Poor and black residents of Charlottesville have been echoing the idea that the Charlottesville Police Department unjustly criminalizes its citizens for decades. Just 20 percent of Charlottesville’s population is black, but black people make up 80 percent of those stopped and frisked by police. JADE, the Jefferson Area Drug Enforcement Task Force, an anti-narcotics coalition between Albemarle County, Charlottesville, the University of Virginia, and Virginia state police, is notoriously aggressive with and hostile to Black residents. From 2003 to 2004, as part of a rape investigation, CPD officers stopped black men on the street, showed up to their homes and workplaces, and demanded cheek swabs; all told, officers collected swabs from 190 black men. There was widespread outrage, and one man filed a 2004 lawsuit against the CPD for assault and battery, and racial discrimination.
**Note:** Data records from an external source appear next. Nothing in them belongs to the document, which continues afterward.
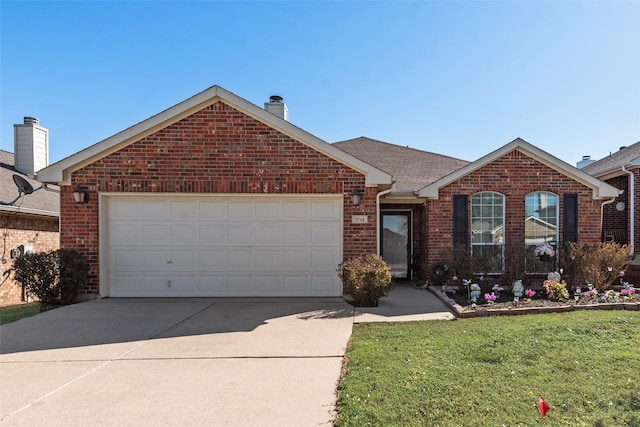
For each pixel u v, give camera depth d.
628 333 5.69
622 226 15.10
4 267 11.91
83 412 3.65
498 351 5.00
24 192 12.32
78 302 8.79
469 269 9.41
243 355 5.18
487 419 3.39
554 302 8.00
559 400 3.72
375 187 9.13
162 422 3.47
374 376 4.29
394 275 12.40
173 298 9.13
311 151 9.13
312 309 7.94
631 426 3.25
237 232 9.28
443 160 14.17
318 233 9.29
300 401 3.85
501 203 10.75
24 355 5.24
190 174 9.06
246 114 9.09
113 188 9.01
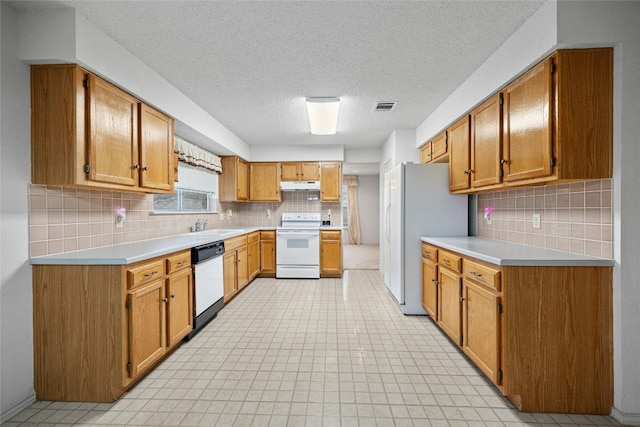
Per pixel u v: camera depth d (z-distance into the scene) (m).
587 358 1.79
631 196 1.69
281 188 5.38
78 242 2.21
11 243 1.75
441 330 2.97
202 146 4.12
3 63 1.71
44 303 1.89
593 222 1.87
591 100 1.73
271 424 1.68
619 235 1.71
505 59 2.11
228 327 3.05
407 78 2.68
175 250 2.43
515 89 2.09
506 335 1.81
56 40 1.76
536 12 1.80
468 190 2.85
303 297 4.07
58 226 2.05
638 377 1.71
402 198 3.38
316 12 1.79
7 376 1.74
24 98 1.82
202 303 2.92
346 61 2.37
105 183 2.03
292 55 2.28
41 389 1.89
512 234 2.70
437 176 3.36
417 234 3.38
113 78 2.05
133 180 2.31
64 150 1.84
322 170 5.36
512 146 2.13
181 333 2.55
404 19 1.86
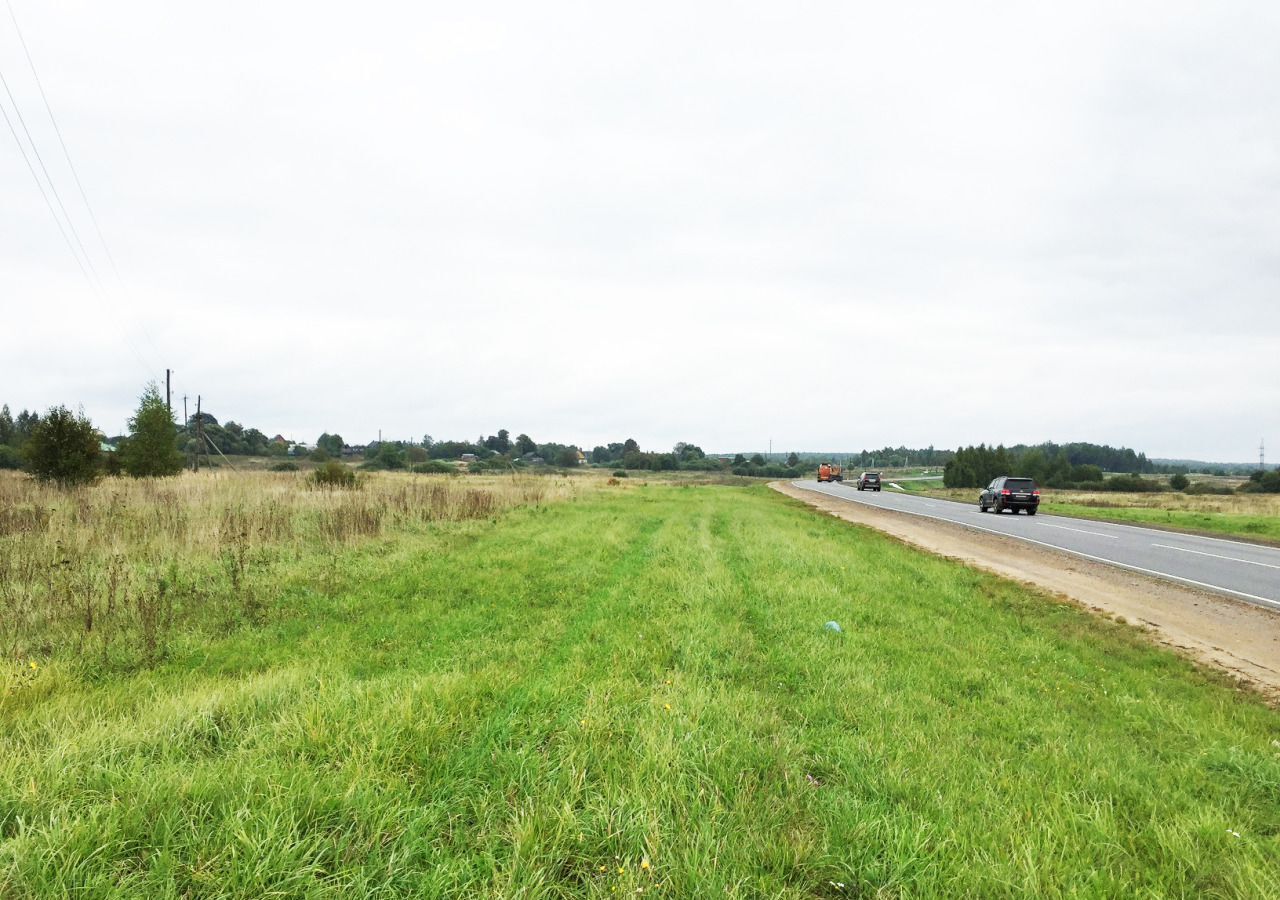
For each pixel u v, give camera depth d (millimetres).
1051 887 2646
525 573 9805
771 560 12023
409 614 7445
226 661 5656
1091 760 4195
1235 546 17391
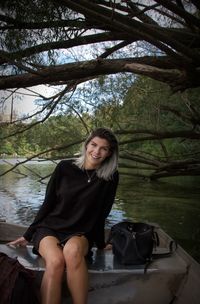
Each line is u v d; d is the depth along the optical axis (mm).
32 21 3730
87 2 3309
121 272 2578
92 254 2787
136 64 4418
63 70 4238
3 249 2854
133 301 2611
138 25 3625
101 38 4961
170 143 15164
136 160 9508
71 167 2709
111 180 2686
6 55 3879
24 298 2139
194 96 9477
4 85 4406
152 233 2717
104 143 2643
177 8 4102
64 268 2357
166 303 2631
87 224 2619
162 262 2771
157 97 8852
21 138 7812
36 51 3953
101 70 4359
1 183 13180
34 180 14086
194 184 13484
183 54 4152
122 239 2738
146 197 10359
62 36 3941
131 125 9594
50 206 2701
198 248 5445
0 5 3590
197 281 2580
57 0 3344
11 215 7770
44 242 2459
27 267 2512
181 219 7426
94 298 2592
In Virginia, tight laws that prohibit the accused from getting cash bail disproportionately affect people of color, forcing them to remain incarcerated for months or sometimes years before standing trial. In May of this year, Charlottesville and Central Virginia citizens raised $ 15,000 to be used for cash bail for black moms for a national bail out for Mother’s Day. But when they attempted to obtain release of 35 black moms, they were told that none of the black mother prisoners could leave because they were all being denied bond. All of them are being held for non-violent crimes such as petit larceny, and none have a history of flight or pose a threat to the community.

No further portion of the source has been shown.